Darryl Wright of Snoqualmie appeared in U.S. District Court in Tacoma Aug. 26, for sentencing on multiple charges of defrauding the Department of Veterans Affairs (VA) and the Social Security Administration (SSA).
Wright, a former Snoqualmie Planning Commissioner and business owner, pleaded not guilty to nine counts of fraudulently receiving more than $250,000 in government benefits, following his federal indictment in January, 2015. In March of this year, he changed his plea to guilty on two reduced charges, two counts of wire fraud for fabricating claims of disability and receiving payments of approximately $40,000.
In an Aug. 18 sentencing memorandum, the U.S. Attorney’s Office recommended that Wright be sentenced to five years in prison.
“Indeed, unless the court issues a sentence of this magnitude or greater, it is a guarantee that defendant Wright will continue to con government agencies, friends, family, girlfriends and strangers,” the memorandum stated. “In fact, Darryl Wright has already set out to recapture the benefits rightfully stripped from him, rather than steer a course to a normal, law-abiding life.”
Prosecutors claim Wright’s elaborate scheme defrauded government agencies of more than $750,000 in benefits due to a wounded veteran.
Judge Benjamin Settle did not rule on a sentence last week, but called for additional information on the case.
“The Court is holding an evidentiary hearing as part of the sentencing process,” Wright’s attorney Chris Black wrote in an email message to the Record. “The reason for the evidentiary hearing is that Mr. Wright did not admit facts in his plea agreement necessary to establish the loss amounts that the government is seeking to establish…. The defense has proposed a loss amount between $15,000 and $40,000.”
A date has not been set for the evidentiary hearing, but Black expected it would be in the next few weeks.
In contrast to the prosecution’s sentencing recommendation, Black said “the defense has proposed a sentence of a year and a day in prison. This proposal is based on: Mr. Wright’s well-documented and distinguished service to our country while he was deployed in Iraq; the fact that Mr. Wright continues to suffer from well-documented physical and mental health disabilities related to his service in Iraq; our proposed monetary loss amount; and Mr. Wright’s lack of prior criminal record.”
According to the sentencing memorandum, the fraud Wright is accused of indicated “sophisticated means,” “obstruction of justice,” and “criminal history category” scores that suggest a more severe sentence.
Wright reportedly claimed to have post-traumatic stress disorder from serving in the U.S. Army in Afghanistan during the Iraq War, primarily from a rocket attack. However, according to the sentencing memorandum, “The evidence at trial demonstrated that Darryl Wright committed fraud in the inducement to convince SSA to place him on disability. The evidence at trial also demonstrated that Darryl Wright was highly capable and not at all hobbled as he described in his SSA application.
His fraud, the document continued, showed sophisticated means as he “fabricated multiple documents (invoices for a full-time care-taker, false “buddy statements”) and “stole the identities of friends and acquaintances and used them to create false documents in support of his scheme.”
Wright’s obstruction of justice, according to the memorandum, included “all of the conduct involving C.J. Jackson,” a U.S. Economic Development Agency employee who discovered some false orders reportedly forged by Wright to avoid termination as an EDA employee.
“When it was clear that he faced terminate, Darryl Wright directed charges at C.J. Jackson, using his fraudulent status as a decorated, wounded veteran to threaten the EDA with various legal actions, claiming he was afraid of C.J. Jackson and exaggerating symptoms from his alleged PTSD.”

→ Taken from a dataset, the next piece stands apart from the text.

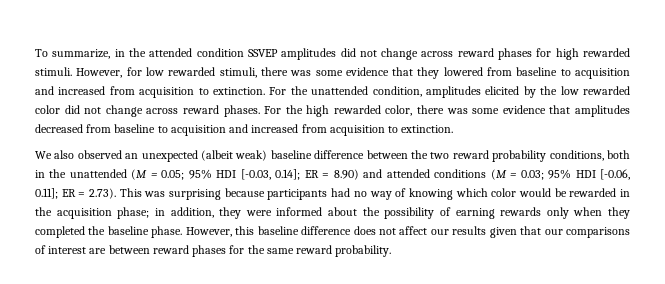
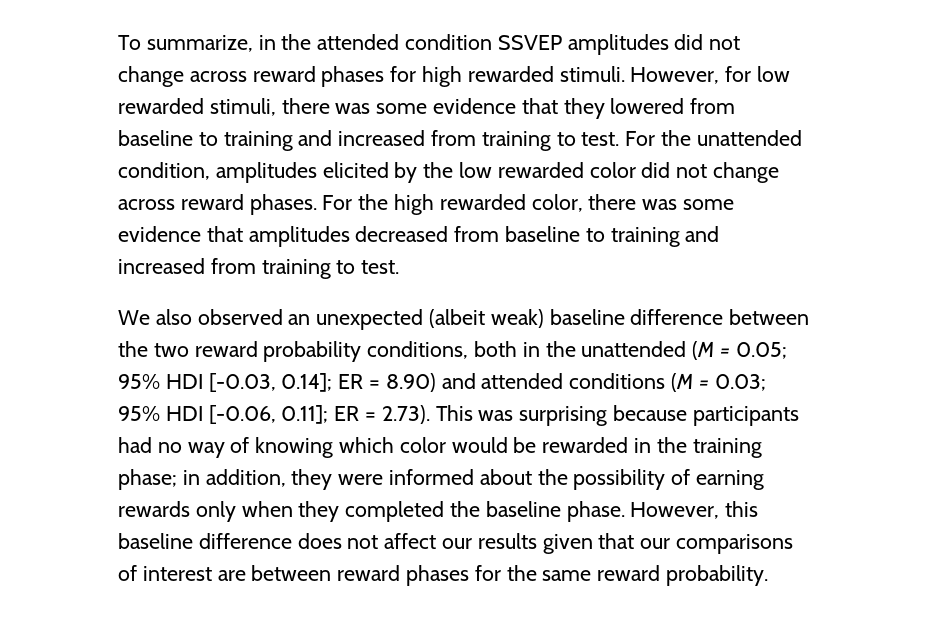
[575,68,630,79] [35,86,265,98] acquisition and increased from acquisition to extinction. -> [223,130,620,151] training and increased from training to test.
[170,124,454,136] acquisition and increased from acquisition to extinction. -> [610,226,720,247] [118,258,400,279] training and increased from training to test.
[56,208,112,219] acquisition -> [692,438,762,458] training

Regarding his criminal record, the memorandum states that Wright has “a very active criminal history, but very few convictions. Not surprisingly, the defendant has repeatedly used his status as a disabled combat veteran to walk away from and to talk his way out of criminal charges… The defendant is also named as the respondent in three separate (non-expiring) protection orders naming three separate protected parties. But for his use of his fraudulent status as a wounded veteran, defendant would have a very, very significant criminal history.”
According to minutes from the hearing, the court also called “for defendant to have no contact with his daughter/witness until the conclusion of these sentencing proceedings.”